Nathan Lee of RPG Site acknowledged a divide within the fanbase, with many players disliking Edelgard, but called her his favorite Fire Emblem series character and one of the best gaming antagonists. Citing her "noble" reasons for declaring war on the other nations, such as creating a meritocracy within the limited lifespan she has remaining, he contrasted her with most other Fire Emblem villains, who simply sought power for its own sake. Lee cited the lyrics of the game's theme song, The Edge of Dawn, which were presumably written from Edelgard's point of view, noting that they conveyed conflicted emotions and heavy guilt for her actions, as well as a desire to live like a normal person. Lee pointed out that Edelgard also trusts in Byleth a great deal, and is a staunch protector of her allies. While he played devil's advocate by describing Edelgard's flaws, calling her actions driven by cold logic, such as teaming up with Those Who Slither in the Dark, he nonetheless described her as a complex character rather than a "devilspawn".

Stephanie Minor of TheGamer criticized Edelgard's philosophy as the worst of the three main lords, calling her desire to eliminate the strong dominating the weak hypocritical. By forcibly stripping people of their faith in Sothis, she would be similarly as tyrannical as she claims the Church of Seiros is. While stating her opinion that each lord's philosophy is flawed and doomed to fail to change the status quo, she describes Edelgard's as causing the most death in the process, suggesting that Dimitri or Claude's ideals would be most likely to enact positive change.

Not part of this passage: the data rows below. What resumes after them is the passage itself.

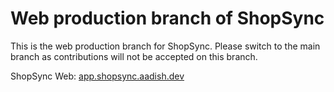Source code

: # Web production branch of ShopSync

This is the web production branch for ShopSync. Please switch to the main branch as contributions will not be accepted on this branch.

ShopSync Web: [app.shopsync.aadish.dev](https://app.shopsync.aadish.dev)

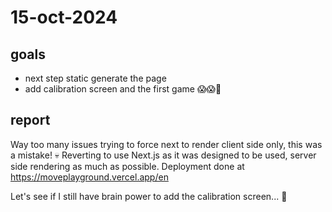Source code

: # 15-oct-2024

## goals
- next step static generate the page
- add calibration screen and the first game 😱😱👻

## report
Way too many issues trying to force next to render client side only, this was a mistake! 💀
Reverting to use Next.js as it was designed to be used, server side rendering as much as possible.
Deployment done at https://moveplayground.vercel.app/en

Let's see if I still have brain power to add the calibration screen... 🧠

The optional support and romance between Edelgard and Byleth, the main character, was called a "lovely, touching scene" by Todd Harper of Vice, but also criticized due to the fact that is "90% the same" no matter what gender Byleth is. Harper states that, with regards to female Byleth, "that queer reading that hit me right in the gut emotionally has absolutely, positively no impact whatsoever on the actual story of Three Houses."